EXTRACT PROVIDED:
Not really... I used some inflammatory language as an example of how paranoid
thought would germinate as fear of an unknown brought someone to the extreme
of the "what if". Kind of like how parents fears can grow into a near
certainty that their child has been abducted by an axe murderer because he's
an hour late coming home from school.

The rest of the post is about fitting in so that you don't trigger that fear
response. In essence, comporting yourself in the same manner as is the
standard in business in the area you find yourself in (i.e. no surprising
behavior). I've made a habit of taking this approach, and it's worked quite
well for me. I also know a number of others who refused to do this, and are
now bitter over the rejection they suffered (sometimes to the level of
violence, actually, which didn't help at all).

------
Macshot
As a Black developer, from an under privileged urban area, without a degree
(but went to college for CS) I can can say that I agree with Arrington. The
reason there aren't more minorities heading to the valley is because they
aren't exposed to the possibilities. I know out of all the black developers I
know I'm one of the few with aspersions of doing my own thing (NoBadGift.com)
let alone know that that's an option.

This is not to say that I haven't experienced racism in my career in
technology. Shoot I have people turn me away because I went to college at an
HBCU (Historically Black College & University). Yet, I don't think that was
because I in this industry just those individuals bias and I know if there
were more minorities exposed to the idea of being entrepreneurs then there
would be far more in the valley.

Don't worry though I hope to be one of those that help with this problem

SN: for anyone who has never experience racism consider yourself lucky. True
story: (mind you I am a well established ,for my age, government contractor.)
After exceeding all of a clients expectations on a project I later had a co-
worker come and tell me how shocked that a black person could code let alone
do it well and that he thought I was only on the team as a ploy by the company
to diversify. Then expected me to take that as a compliment lol. Now that's
only one of many stories i can tell. Just my 2 cent

------
drieddust
I know hacker news crowd is different and most you have not worked in
traditional companies so to those who will say racism is practiced by
minority, here is my one of the favorite anecdote. I understand anecdote is
not data but I have a personal collection of self-experienced anecdotes
,spanning multiple years and client.

I work as an outsourced contracted consultant on a client which outsources to
2 outsourcing firms A(Indian) and B(Native). I work for firm A. Client had a
seemingly untraceable problem which was not solved for more than a year.CTO
personally used to come to my manager’s desk and express his frustration of
not able to resolve the issues. End users were constantly complaining to him.
So task force was prepared to which used to meet every day for hours and talk
in circles with no resolution. They were not even able to devise an attack
plan. I have some reputation for tackling this kind of stuff so they persuaded
my managers and started inviting me to their meetings.

After couple of days of investigation I was able to devise a plan and find out
the root cause and resolution to the problem. Actual was hilarious and sad at
the same time. It was a bigger issue with overall design of the datacentres
which was originally designed by vendor B. Millions were wasted because
someone failed to understand how TCP/IP layers interact with each other.

WHAT THIS TASK INVOLVES:
Repeat word for word the passage of the thread above from "The rest of" up to and including "help at all).". The data that comes next is separate material and has no connection to the thread above.

(Collected data entries)
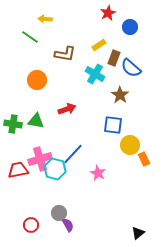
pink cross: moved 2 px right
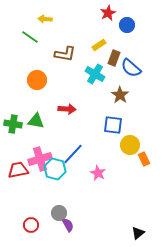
blue circle: moved 3 px left, 2 px up
red arrow: rotated 24 degrees clockwise
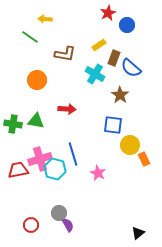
blue line: rotated 60 degrees counterclockwise
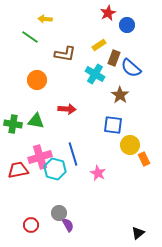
pink cross: moved 2 px up
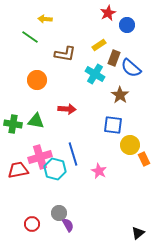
pink star: moved 1 px right, 2 px up
red circle: moved 1 px right, 1 px up
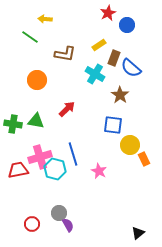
red arrow: rotated 48 degrees counterclockwise
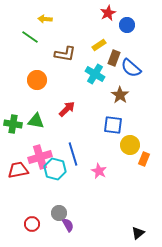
orange rectangle: rotated 48 degrees clockwise
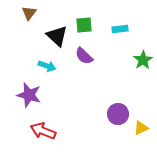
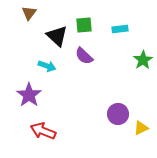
purple star: rotated 20 degrees clockwise
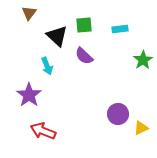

SOLUTION TO THIS EXERCISE:
The rest of the post is about fitting in so that you don't trigger that fear
response. In essence, comporting yourself in the same manner as is the
standard in business in the area you find yourself in (i.e. no surprising
behavior). I've made a habit of taking this approach, and it's worked quite
well for me. I also know a number of others who refused to do this, and are
now bitter over the rejection they suffered (sometimes to the level of
violence, actually, which didn't help at all).